- [TASK OBJECTIVE]:
Rewrite each line of the material below, putting "Confirmed Buyer" wherever "Verified Buyer" occurs and leaving everything else unchanged.

- [Dataset items]:
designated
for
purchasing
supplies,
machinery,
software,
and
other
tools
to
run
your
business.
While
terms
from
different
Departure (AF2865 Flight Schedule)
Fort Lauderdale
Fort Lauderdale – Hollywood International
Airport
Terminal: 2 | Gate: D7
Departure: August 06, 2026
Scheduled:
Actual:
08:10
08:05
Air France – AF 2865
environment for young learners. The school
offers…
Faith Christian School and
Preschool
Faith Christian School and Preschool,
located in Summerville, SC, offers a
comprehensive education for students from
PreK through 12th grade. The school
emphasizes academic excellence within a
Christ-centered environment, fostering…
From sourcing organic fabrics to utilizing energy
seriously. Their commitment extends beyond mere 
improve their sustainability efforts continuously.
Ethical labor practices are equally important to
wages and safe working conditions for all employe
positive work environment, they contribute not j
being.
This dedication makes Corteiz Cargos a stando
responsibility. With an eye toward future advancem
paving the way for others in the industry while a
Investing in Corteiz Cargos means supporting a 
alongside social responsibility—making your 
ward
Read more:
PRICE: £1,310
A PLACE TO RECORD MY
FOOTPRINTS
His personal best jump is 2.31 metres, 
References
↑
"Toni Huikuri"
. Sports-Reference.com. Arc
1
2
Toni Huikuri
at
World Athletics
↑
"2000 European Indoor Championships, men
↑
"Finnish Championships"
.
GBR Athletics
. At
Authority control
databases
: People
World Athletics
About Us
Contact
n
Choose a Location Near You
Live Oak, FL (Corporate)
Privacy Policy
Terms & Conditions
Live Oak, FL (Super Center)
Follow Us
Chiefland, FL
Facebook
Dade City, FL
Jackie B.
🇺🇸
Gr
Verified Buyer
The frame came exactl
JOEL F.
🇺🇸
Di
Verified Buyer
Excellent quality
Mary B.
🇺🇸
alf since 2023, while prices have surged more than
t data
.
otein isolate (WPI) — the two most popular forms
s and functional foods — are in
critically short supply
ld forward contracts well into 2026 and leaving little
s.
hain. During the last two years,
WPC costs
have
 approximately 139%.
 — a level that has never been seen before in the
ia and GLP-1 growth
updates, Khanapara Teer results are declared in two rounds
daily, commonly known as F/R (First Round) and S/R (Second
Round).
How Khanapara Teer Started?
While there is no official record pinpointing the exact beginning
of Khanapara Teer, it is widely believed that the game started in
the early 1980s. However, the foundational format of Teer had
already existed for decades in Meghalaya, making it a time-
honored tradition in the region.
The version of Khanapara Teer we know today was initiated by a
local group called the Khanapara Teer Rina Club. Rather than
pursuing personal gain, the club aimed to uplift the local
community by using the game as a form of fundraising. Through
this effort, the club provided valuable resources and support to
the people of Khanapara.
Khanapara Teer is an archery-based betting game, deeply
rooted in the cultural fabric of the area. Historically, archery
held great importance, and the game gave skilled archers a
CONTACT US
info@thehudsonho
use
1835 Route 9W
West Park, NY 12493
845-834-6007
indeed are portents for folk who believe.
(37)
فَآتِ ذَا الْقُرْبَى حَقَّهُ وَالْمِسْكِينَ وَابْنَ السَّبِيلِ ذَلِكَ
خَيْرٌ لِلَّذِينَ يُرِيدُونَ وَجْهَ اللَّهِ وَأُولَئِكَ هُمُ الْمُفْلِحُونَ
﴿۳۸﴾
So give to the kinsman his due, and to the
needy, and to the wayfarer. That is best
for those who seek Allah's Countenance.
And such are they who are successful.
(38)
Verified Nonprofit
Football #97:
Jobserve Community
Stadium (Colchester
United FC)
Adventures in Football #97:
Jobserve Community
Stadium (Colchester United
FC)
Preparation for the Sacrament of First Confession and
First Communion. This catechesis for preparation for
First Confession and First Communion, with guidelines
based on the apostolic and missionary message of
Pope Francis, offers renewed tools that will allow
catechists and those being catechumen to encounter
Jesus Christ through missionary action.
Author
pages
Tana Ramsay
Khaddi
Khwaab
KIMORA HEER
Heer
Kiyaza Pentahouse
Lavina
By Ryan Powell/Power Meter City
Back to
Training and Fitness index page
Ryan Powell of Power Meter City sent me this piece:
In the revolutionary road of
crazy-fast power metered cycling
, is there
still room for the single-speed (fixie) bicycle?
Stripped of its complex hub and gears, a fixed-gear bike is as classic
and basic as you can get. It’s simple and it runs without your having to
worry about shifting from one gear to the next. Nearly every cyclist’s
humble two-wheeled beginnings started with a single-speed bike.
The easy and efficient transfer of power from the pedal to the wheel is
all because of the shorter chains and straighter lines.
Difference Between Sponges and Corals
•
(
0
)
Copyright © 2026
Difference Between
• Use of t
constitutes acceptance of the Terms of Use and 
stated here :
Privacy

- [RESPONSE BELOW]:
designated
for
purchasing
supplies,
machinery,
software,
and
other
tools
to
run
your
business.
While
terms
from
different
Departure (AF2865 Flight Schedule)
Fort Lauderdale
Fort Lauderdale – Hollywood International
Airport
Terminal: 2 | Gate: D7
Departure: August 06, 2026
Scheduled:
Actual:
08:10
08:05
Air France – AF 2865
environment for young learners. The school
offers…
Faith Christian School and
Preschool
Faith Christian School and Preschool,
located in Summerville, SC, offers a
comprehensive education for students from
PreK through 12th grade. The school
emphasizes academic excellence within a
Christ-centered environment, fostering…
From sourcing organic fabrics to utilizing energy
seriously. Their commitment extends beyond mere 
improve their sustainability efforts continuously.
Ethical labor practices are equally important to
wages and safe working conditions for all employe
positive work environment, they contribute not j
being.
This dedication makes Corteiz Cargos a stando
responsibility. With an eye toward future advancem
paving the way for others in the industry while a
Investing in Corteiz Cargos means supporting a 
alongside social responsibility—making your 
ward
Read more:
PRICE: £1,310
A PLACE TO RECORD MY
FOOTPRINTS
His personal best jump is 2.31 metres, 
References
↑
"Toni Huikuri"
. Sports-Reference.com. Arc
1
2
Toni Huikuri
at
World Athletics
↑
"2000 European Indoor Championships, men
↑
"Finnish Championships"
.
GBR Athletics
. At
Authority control
databases
: People
World Athletics
About Us
Contact
n
Choose a Location Near You
Live Oak, FL (Corporate)
Privacy Policy
Terms & Conditions
Live Oak, FL (Super Center)
Follow Us
Chiefland, FL
Facebook
Dade City, FL
Jackie B.
🇺🇸
Gr
Confirmed Buyer
The frame came exactl
JOEL F.
🇺🇸
Di
Confirmed Buyer
Excellent quality
Mary B.
🇺🇸
alf since 2023, while prices have surged more than
t data
.
otein isolate (WPI) — the two most popular forms
s and functional foods — are in
critically short supply
ld forward contracts well into 2026 and leaving little
s.
hain. During the last two years,
WPC costs
have
 approximately 139%.
 — a level that has never been seen before in the
ia and GLP-1 growth
updates, Khanapara Teer results are declared in two rounds
daily, commonly known as F/R (First Round) and S/R (Second
Round).
How Khanapara Teer Started?
While there is no official record pinpointing the exact beginning
of Khanapara Teer, it is widely believed that the game started in
the early 1980s. However, the foundational format of Teer had
already existed for decades in Meghalaya, making it a time-
honored tradition in the region.
The version of Khanapara Teer we know today was initiated by a
local group called the Khanapara Teer Rina Club. Rather than
pursuing personal gain, the club aimed to uplift the local
community by using the game as a form of fundraising. Through
this effort, the club provided valuable resources and support to
the people of Khanapara.
Khanapara Teer is an archery-based betting game, deeply
rooted in the cultural fabric of the area. Historically, archery
held great importance, and the game gave skilled archers a
CONTACT US
info@thehudsonho
use
1835 Route 9W
West Park, NY 12493
845-834-6007
indeed are portents for folk who believe.
(37)
فَآتِ ذَا الْقُرْبَى حَقَّهُ وَالْمِسْكِينَ وَابْنَ السَّبِيلِ ذَلِكَ
خَيْرٌ لِلَّذِينَ يُرِيدُونَ وَجْهَ اللَّهِ وَأُولَئِكَ هُمُ الْمُفْلِحُونَ
﴿۳۸﴾
So give to the kinsman his due, and to the
needy, and to the wayfarer. That is best
for those who seek Allah's Countenance.
And such are they who are successful.
(38)
Verified Nonprofit
Football #97:
Jobserve Community
Stadium (Colchester
United FC)
Adventures in Football #97:
Jobserve Community
Stadium (Colchester United
FC)
Preparation for the Sacrament of First Confession and
First Communion. This catechesis for preparation for
First Confession and First Communion, with guidelines
based on the apostolic and missionary message of
Pope Francis, offers renewed tools that will allow
catechists and those being catechumen to encounter
Jesus Christ through missionary action.
Author
pages
Tana Ramsay
Khaddi
Khwaab
KIMORA HEER
Heer
Kiyaza Pentahouse
Lavina
By Ryan Powell/Power Meter City
Back to
Training and Fitness index page
Ryan Powell of Power Meter City sent me this piece:
In the revolutionary road of
crazy-fast power metered cycling
, is there
still room for the single-speed (fixie) bicycle?
Stripped of its complex hub and gears, a fixed-gear bike is as classic
and basic as you can get. It’s simple and it runs without your having to
worry about shifting from one gear to the next. Nearly every cyclist’s
humble two-wheeled beginnings started with a single-speed bike.
The easy and efficient transfer of power from the pedal to the wheel is
all because of the shorter chains and straighter lines.
Difference Between Sponges and Corals
•
(
0
)
Copyright © 2026
Difference Between
• Use of t
constitutes acceptance of the Terms of Use and 
stated here :
Privacy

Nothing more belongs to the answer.